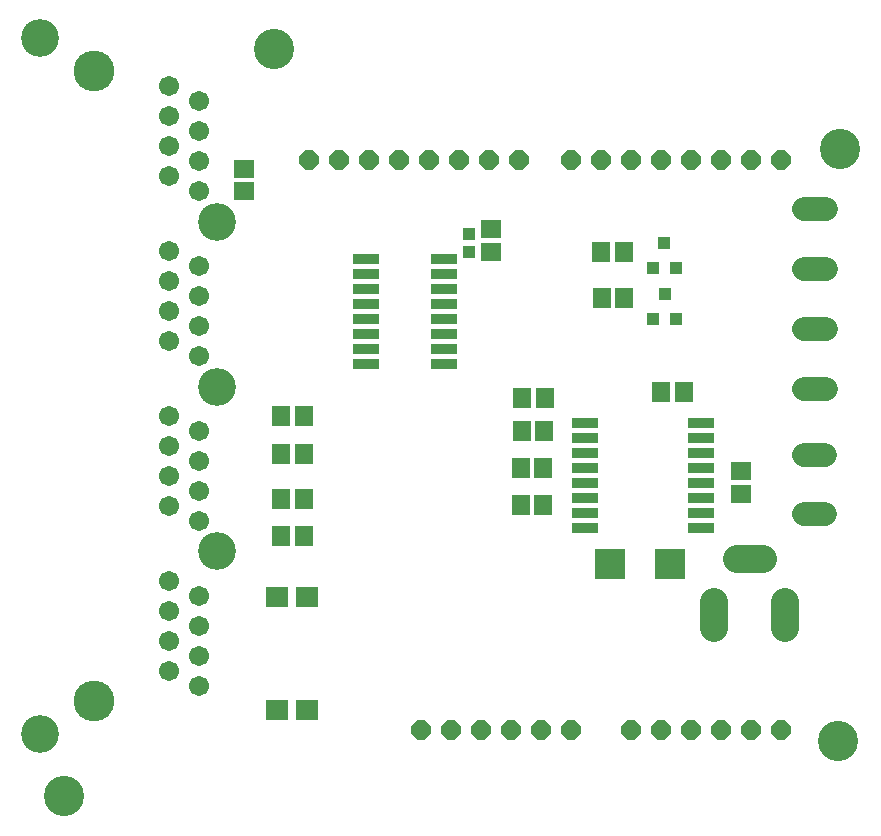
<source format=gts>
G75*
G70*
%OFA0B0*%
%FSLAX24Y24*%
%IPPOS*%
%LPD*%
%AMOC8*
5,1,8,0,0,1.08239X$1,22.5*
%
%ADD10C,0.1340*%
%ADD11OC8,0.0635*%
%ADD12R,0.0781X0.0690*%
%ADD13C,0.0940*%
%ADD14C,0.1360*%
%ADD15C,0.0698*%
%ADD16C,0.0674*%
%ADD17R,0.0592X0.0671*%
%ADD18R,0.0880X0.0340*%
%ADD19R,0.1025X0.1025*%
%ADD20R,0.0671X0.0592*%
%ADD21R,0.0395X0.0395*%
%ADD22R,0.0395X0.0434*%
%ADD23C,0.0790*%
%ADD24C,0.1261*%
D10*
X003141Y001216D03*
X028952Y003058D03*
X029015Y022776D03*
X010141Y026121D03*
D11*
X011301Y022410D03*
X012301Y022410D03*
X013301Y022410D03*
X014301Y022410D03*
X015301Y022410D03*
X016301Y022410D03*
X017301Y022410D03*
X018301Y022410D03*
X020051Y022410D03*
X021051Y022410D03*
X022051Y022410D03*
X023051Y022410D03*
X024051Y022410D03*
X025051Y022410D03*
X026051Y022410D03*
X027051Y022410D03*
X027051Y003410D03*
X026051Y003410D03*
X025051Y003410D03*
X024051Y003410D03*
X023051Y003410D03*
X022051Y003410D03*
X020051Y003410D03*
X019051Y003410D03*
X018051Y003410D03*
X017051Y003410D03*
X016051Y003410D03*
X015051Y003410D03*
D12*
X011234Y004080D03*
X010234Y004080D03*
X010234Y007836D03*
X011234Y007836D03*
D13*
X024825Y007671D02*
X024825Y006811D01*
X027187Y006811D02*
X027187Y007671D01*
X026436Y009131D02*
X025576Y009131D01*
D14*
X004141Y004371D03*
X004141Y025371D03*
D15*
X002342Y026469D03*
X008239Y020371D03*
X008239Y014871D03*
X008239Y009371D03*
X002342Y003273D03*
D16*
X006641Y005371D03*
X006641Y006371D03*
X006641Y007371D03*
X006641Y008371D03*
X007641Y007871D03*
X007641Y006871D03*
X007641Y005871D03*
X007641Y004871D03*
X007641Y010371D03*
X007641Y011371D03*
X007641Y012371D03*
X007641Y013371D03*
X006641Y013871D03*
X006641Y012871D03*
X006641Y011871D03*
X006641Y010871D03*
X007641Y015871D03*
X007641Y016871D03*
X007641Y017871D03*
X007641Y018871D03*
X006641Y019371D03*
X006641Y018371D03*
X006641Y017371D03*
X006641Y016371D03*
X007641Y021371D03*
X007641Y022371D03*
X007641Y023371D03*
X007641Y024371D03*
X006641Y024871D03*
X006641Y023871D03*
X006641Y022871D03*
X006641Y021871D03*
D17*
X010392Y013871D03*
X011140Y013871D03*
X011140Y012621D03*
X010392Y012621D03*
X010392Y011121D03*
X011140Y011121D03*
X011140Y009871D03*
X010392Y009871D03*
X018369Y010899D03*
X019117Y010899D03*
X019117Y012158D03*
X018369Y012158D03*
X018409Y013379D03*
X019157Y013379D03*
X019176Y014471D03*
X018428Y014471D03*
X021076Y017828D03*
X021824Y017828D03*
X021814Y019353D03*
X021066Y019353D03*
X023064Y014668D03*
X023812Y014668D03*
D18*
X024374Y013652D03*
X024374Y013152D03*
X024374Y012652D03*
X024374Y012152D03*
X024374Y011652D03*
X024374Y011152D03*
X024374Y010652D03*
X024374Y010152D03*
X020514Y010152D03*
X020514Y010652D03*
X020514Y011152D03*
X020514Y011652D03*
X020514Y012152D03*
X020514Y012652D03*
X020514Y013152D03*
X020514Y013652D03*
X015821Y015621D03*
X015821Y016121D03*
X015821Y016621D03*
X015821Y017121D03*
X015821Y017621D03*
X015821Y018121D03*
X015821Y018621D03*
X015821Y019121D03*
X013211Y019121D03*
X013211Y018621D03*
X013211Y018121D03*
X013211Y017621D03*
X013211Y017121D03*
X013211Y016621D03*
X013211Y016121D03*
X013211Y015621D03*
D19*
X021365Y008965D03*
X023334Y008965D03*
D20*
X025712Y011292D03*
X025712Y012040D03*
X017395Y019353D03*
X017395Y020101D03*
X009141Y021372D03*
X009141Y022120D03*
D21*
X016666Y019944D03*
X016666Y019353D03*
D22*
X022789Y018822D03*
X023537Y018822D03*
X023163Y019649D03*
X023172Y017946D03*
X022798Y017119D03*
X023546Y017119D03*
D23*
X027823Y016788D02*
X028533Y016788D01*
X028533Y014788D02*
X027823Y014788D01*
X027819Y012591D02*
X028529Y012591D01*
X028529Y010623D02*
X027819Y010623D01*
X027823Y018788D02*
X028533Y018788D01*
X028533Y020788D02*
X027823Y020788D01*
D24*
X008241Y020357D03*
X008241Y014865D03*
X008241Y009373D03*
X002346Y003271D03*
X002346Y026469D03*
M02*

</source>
- - -
Produce only the lines from the line containing "X024374Y012152D03*" through the line containing "X015821Y016121D03*", inclusive of both, exactly as they stand in the entries above.

OUTPUT OF THE EXERCISE:
X024374Y012152D03*
X024374Y011652D03*
X024374Y011152D03*
X024374Y010652D03*
X024374Y010152D03*
X020514Y010152D03*
X020514Y010652D03*
X020514Y011152D03*
X020514Y011652D03*
X020514Y012152D03*
X020514Y012652D03*
X020514Y013152D03*
X020514Y013652D03*
X015821Y015621D03*
X015821Y016121D03*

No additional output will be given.